[Start of section]
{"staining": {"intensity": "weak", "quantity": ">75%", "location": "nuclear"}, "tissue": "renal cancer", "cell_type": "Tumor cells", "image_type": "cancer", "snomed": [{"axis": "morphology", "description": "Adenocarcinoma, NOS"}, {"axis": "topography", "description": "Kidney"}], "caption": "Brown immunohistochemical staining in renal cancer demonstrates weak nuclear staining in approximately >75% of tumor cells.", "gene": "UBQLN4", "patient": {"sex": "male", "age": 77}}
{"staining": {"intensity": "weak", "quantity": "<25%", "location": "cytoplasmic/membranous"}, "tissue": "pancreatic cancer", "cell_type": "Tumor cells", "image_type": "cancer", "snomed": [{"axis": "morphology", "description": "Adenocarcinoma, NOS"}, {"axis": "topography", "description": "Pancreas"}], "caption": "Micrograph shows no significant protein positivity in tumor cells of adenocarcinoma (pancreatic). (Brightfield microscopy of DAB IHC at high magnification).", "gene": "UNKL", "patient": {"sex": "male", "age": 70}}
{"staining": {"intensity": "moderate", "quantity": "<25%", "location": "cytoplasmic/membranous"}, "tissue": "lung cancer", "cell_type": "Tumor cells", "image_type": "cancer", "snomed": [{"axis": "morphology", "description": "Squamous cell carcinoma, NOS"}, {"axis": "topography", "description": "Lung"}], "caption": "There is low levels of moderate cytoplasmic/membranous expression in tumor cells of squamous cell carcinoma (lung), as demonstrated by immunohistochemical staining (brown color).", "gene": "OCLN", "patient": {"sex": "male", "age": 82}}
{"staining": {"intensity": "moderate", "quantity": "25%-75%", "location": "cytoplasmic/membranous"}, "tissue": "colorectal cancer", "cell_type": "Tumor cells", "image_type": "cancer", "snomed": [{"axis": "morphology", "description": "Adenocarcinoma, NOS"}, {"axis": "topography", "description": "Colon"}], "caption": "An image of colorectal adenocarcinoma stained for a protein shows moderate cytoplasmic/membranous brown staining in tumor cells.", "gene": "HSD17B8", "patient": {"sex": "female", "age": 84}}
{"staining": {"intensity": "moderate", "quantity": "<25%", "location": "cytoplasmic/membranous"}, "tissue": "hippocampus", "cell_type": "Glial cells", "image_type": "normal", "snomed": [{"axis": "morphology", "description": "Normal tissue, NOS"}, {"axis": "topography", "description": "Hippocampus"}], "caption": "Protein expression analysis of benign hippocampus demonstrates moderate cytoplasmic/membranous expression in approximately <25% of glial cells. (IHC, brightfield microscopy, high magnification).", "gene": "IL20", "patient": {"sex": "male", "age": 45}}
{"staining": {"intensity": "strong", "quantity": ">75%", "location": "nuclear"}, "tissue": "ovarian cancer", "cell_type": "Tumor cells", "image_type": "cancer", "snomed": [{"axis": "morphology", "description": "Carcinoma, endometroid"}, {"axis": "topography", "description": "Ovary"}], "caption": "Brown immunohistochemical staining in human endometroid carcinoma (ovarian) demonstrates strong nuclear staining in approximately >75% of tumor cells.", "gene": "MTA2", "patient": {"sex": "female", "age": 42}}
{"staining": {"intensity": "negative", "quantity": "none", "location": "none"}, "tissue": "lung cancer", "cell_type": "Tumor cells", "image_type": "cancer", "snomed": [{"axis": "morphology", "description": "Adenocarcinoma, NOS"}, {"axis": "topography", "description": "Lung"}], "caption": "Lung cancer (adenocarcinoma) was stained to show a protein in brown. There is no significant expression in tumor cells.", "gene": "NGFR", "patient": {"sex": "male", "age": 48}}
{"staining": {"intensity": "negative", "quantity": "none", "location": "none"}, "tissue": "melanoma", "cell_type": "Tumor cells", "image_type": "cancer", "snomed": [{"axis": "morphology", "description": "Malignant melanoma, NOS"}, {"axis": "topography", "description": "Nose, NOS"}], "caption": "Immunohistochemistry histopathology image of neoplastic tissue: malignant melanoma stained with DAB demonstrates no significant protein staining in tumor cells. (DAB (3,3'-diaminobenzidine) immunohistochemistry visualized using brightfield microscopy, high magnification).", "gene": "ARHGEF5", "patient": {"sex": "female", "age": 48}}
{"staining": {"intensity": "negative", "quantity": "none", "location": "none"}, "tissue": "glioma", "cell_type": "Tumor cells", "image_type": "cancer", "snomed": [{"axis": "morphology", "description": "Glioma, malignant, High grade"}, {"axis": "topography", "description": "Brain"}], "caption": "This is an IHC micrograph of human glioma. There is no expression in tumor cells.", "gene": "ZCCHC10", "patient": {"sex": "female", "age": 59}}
[End of section]
**PROBLEM TO SOLVE:**
Check every line above for the string "human" and copy those that have it.

**EXPECTED ANSWER:**
{"staining": {"intensity": "strong", "quantity": ">75%", "location": "nuclear"}, "tissue": "ovarian cancer", "cell_type": "Tumor cells", "image_type": "cancer", "snomed": [{"axis": "morphology", "description": "Carcinoma, endometroid"}, {"axis": "topography", "description": "Ovary"}], "caption": "Brown immunohistochemical staining in human endometroid carcinoma (ovarian) demonstrates strong nuclear staining in approximately >75% of tumor cells.", "gene": "MTA2", "patient": {"sex": "female", "age": 42}}
{"staining": {"intensity": "negative", "quantity": "none", "location": "none"}, "tissue": "glioma", "cell_type": "Tumor cells", "image_type": "cancer", "snomed": [{"axis": "morphology", "description": "Glioma, malignant, High grade"}, {"axis": "topography", "description": "Brain"}], "caption": "This is an IHC micrograph of human glioma. There is no expression in tumor cells.", "gene": "ZCCHC10", "patient": {"sex": "female", "age": 59}}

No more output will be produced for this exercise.